For the study, the bacteria isolated from the root nodules of the plant were cultured and exposed to sodium arsenate solution. "We found that the bacteria digested the arsenate and some of it was loosely left attached to cell surface," said Ananta Kumar Ghosh, lead researcher from the Department of Biotechnology, iit, Kharagpur. The rhizobium isolate had higher arsenate tolerance than other micro-organisms.
The study, published in Journal of General and Applied Microbiology (Vol 54, No 2), threw light on a gene's role in the bug's tolerance property. The gene codes a protein that can sense arsenic. The researchers say the bug's cell wall is rich in complex organic molecules like lipopolysaccharides and phospholipids.
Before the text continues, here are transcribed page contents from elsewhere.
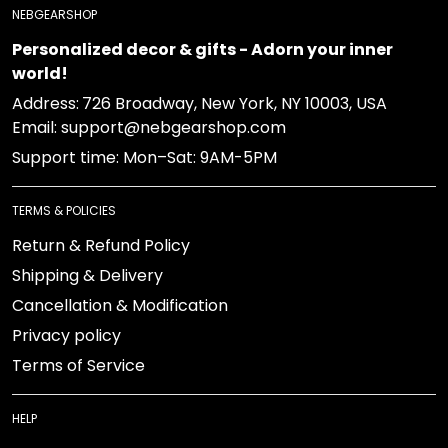
NEBGEARSHOP
Personalized decor & gifts - Adorn your inner
world!
Address:
726 Broadway, New York, NY 10003, USA
Email: support@nebgearshop.com
Support time: Mon–Sat: 9AM-5PM
TERMS & POLICIES
Return & Refund Policy
Shipping & Delivery
Cancellation & Modification
Privacy policy
Terms of Service
HELP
The arsenate might bind to the bug's phospholipid-rich cell wall.
The study assumes importance because arsenic-contaminated groundwater has caused several deaths in West Bengal and has caused millions to suffer from skin lesions, cancers and other diseases. Studies have shown that arsenic enters the human body through crops and vegetables grown in arsenic-contaminated soil. Anisur Rahaman Khuda Bukhsh of Kalyani University, West Bengal, however, says that though the research is commendable, it has "limited practical applications". Though the bug is naturally found in root nodules of black gram, it remains to be seen whether it could be incorporated into other crop plants or cereals, he added.